Um zu klären, ob die bei den Mäusen beobachteten Veränderungen im Epigenom auch beim Menschen die Ursache für die Entstehung von Osteoporose sein könnten, untersuchten die Wissenschaftler nun menschliche Stammzellen, die an Osteoporose leidenden älteren Patienten im Zuge einer Hüftoperation entnommen worden waren – mit dem Ergebnis, dass die gleichen epigenetischen Modifikationen nachgewiesen werden konnten. Nähere Untersuchungen konnten dabei das Fehlen eines Acetyl-Anhängsels an den Histonen belegen, genau der winzigen Moleküle, die für eine Lockerung der Histonenhülle sorgen und dadurch den Zugang zu den Genen ermöglichen.

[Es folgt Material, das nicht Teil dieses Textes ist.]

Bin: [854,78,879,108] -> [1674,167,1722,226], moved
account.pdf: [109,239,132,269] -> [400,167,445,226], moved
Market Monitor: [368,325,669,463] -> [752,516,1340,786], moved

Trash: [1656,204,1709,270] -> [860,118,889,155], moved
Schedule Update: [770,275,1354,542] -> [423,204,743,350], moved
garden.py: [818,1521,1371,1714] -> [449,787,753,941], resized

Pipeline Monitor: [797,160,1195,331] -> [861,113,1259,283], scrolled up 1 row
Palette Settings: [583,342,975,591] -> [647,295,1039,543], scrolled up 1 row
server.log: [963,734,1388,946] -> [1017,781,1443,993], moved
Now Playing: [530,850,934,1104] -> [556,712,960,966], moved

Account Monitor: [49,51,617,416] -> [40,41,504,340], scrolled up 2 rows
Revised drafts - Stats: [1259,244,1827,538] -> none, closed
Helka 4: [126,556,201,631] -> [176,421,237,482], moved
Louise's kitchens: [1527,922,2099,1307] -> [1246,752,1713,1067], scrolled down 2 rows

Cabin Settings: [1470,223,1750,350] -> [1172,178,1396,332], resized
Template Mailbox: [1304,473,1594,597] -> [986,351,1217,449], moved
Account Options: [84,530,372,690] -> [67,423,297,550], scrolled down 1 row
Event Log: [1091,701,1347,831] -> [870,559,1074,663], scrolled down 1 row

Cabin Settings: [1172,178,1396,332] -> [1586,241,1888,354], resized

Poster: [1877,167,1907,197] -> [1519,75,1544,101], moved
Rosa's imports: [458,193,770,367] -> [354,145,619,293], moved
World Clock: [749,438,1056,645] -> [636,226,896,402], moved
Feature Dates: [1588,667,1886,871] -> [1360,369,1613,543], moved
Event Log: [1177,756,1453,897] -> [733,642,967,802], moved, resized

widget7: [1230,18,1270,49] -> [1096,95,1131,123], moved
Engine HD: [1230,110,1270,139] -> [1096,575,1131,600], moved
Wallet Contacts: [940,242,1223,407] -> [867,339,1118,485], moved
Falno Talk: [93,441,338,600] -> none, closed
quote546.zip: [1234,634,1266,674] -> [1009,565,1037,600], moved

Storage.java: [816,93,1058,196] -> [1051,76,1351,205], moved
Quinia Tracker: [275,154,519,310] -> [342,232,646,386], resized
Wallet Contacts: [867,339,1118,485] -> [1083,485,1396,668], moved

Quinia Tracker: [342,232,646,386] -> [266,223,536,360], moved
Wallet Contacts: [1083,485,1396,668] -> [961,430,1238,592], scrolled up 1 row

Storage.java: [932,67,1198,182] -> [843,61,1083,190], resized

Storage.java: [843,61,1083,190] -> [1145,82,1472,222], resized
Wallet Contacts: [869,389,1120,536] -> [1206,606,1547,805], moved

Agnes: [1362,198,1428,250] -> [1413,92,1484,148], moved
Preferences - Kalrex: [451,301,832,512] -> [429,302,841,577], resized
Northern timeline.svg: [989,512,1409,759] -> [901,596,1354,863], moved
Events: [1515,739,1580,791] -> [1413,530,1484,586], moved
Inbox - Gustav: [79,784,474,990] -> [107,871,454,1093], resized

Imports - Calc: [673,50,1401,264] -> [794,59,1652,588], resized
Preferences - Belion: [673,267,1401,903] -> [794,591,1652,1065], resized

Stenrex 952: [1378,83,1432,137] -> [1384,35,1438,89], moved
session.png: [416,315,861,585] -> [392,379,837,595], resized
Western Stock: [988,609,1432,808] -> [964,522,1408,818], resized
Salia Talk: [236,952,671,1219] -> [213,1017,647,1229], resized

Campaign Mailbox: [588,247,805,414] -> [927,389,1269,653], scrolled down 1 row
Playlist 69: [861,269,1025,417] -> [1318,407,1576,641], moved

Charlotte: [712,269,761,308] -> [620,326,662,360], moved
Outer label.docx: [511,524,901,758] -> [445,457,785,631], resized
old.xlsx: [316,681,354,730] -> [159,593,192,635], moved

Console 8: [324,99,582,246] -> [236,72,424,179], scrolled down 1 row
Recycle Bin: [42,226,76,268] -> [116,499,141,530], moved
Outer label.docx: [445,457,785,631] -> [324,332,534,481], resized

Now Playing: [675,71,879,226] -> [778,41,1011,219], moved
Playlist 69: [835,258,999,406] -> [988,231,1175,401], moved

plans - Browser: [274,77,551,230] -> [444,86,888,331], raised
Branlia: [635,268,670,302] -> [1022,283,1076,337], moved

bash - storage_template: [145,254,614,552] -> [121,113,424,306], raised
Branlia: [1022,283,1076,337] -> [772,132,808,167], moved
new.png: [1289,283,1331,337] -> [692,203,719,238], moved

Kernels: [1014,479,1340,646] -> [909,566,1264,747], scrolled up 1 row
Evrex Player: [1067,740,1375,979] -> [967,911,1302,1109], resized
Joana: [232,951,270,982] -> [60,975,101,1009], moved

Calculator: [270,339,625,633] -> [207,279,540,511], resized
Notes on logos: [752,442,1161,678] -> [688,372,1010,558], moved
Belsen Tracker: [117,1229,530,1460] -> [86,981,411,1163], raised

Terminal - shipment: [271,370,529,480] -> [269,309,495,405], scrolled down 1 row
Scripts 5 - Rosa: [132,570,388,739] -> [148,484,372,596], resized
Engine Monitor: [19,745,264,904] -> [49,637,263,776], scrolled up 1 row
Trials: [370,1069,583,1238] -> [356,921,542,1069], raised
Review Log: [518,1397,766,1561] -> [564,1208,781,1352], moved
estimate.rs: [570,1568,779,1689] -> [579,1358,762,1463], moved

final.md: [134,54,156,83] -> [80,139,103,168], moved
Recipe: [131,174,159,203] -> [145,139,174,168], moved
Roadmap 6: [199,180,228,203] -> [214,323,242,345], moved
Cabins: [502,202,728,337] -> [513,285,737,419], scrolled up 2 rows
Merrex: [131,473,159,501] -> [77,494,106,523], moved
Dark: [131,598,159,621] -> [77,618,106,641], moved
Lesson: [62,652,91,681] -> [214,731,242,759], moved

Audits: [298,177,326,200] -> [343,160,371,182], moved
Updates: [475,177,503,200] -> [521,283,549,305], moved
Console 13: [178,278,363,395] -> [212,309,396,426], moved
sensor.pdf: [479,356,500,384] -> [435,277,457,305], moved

Allerdings ließen die Forscher offen, ob eine Natriumacetat-Vergabe beim Menschen einen ähnlichen Anti-Aging-Effekt im Knochenaufbau auslösen könnte, „da unser beobachteter Effekt sehr spezifisch für bestimmte Zellen ist", so Dr. Peter Tessarz. „Es gibt aber bereits erste Erfahrungen mit Stammzellentherapien bei Osteoporose. Eine Behandlung mit Acetat könnte in diesem Fall funktionieren. Allerdings müssen wir noch genauer die Auswirkungen auf den gesamten Organismus untersuchen, um eventuelle Risiken und Nebenwirkungen auszuschließen."